The HTC U Play is powered by a mid-range MediaTek Helio P10 chipset, which is a 64-bit octa-core affair, clocked at 2 GHz. The phone also boasts some 3 gigs of RAM and 32GB of native storage (23GB available), as well as a microSD card expansion slot tucked in the SIM card tray.

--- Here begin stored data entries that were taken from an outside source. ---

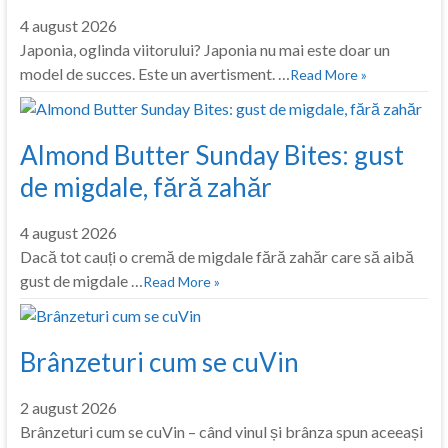
4 august 2026
Japonia, oglinda viitorului? Japonia nu mai este doar un
model de succes. Este un avertisment. …
Read More »
Almond Butter Sunday Bites: gust
de migdale, fără zahăr
4 august 2026
Dacă tot cauți o cremă de migdale fără zahăr care să aibă
gust de migdale …
Read More »
Brânzeturi cum se cuVin
2 august 2026
Brânzeturi cum se cuVin – când vinul și brânza spun aceeași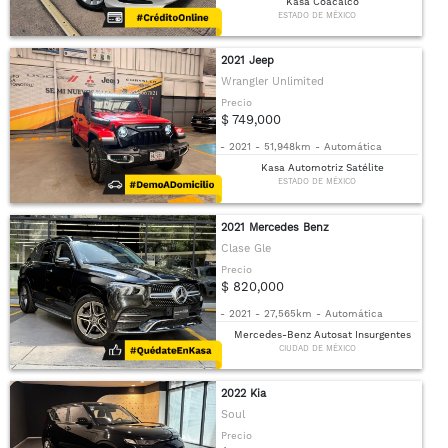
Kasa Coacalco
ESTADO DE MÉXICO
2021 Jeep
Wrangler Unlimited
Precio
$ 749,000
-
2021
-
51,948km
-
Automática
Kasa Automotriz Satélite
ESTADO DE MÉXICO
2021 Mercedes Benz
Clase Gle
Precio
$ 820,000
-
2021
-
27,565km
-
Automática
Mercedes-Benz Autosat Insurgentes
CIUDAD DE MÉXICO
2022 Kia
Soul
Precio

The interface runs smooth as silk, with no noticeable hiccups to speak of, though HTC doesn't go crazy on complex graphics or transitional animations, either. Some heavy 3D games may encounter hiccups, and we noticed a few unassuming titles that don't show in full bloom on account of the ARM graphics, but for most other purposes this processing power would suffice.

AnTuTu Higher is better
HTC U Play 53512
Samsung Galaxy A5 (2017) 60678
Honor 8 89824
Motorola Moto G5 Plus 63191
Vellamo Metal Higher is better
HTC U Play 1408
Samsung Galaxy A5 (2017) 1316
Honor 8 2922
Motorola Moto G5 Plus 1395
Vellamo Browser Higher is better
HTC U Play 3115
Samsung Galaxy A5 (2017) 3450
Honor 8 4758
Motorola Moto G5 Plus 2897
JetStream Higher is better
HTC U Play 24.368
Samsung Galaxy A5 (2017) 31.472
Honor 8 45.665
Motorola Moto G5 Plus 29.879
GFXBench T-Rex HD on-screen Higher is better
HTC U Play 18
Samsung Galaxy A5 (2017) 33
Honor 8 40
Motorola Moto G5 Plus 23
GFXBench Manhattan 3.1 on-screen Higher is better
HTC U Play 4.8
Samsung Galaxy A5 (2017) 9
Honor 8 18
Motorola Moto G5 Plus 6.9
Basemark OS II Higher is better
HTC U Play 980
Samsung Galaxy A5 (2017) 1432
Honor 8 1957
Motorola Moto G5 Plus 375
Geekbench 4 single-core Higher is better
HTC U Play 781.33
Samsung Galaxy A5 (2017) 766
Motorola Moto G5 Plus 783
Geekbench 4 multi-core Higher is better
HTC U Play 2823.33
Samsung Galaxy A5 (2017) 3951
Motorola Moto G5 Plus 3586


Given the MediaTek chipset, don't expect LTE and voice compatibility on all US carriers, save for a few AT&T or T-Mobile bands, as the U Play is meant for international markets. It offers all the usual wireless radios a decent midranger should have, and wired connectivity is done via the USB-C port at the bottom. There is no standard audio jack, though, which might throw some folks off.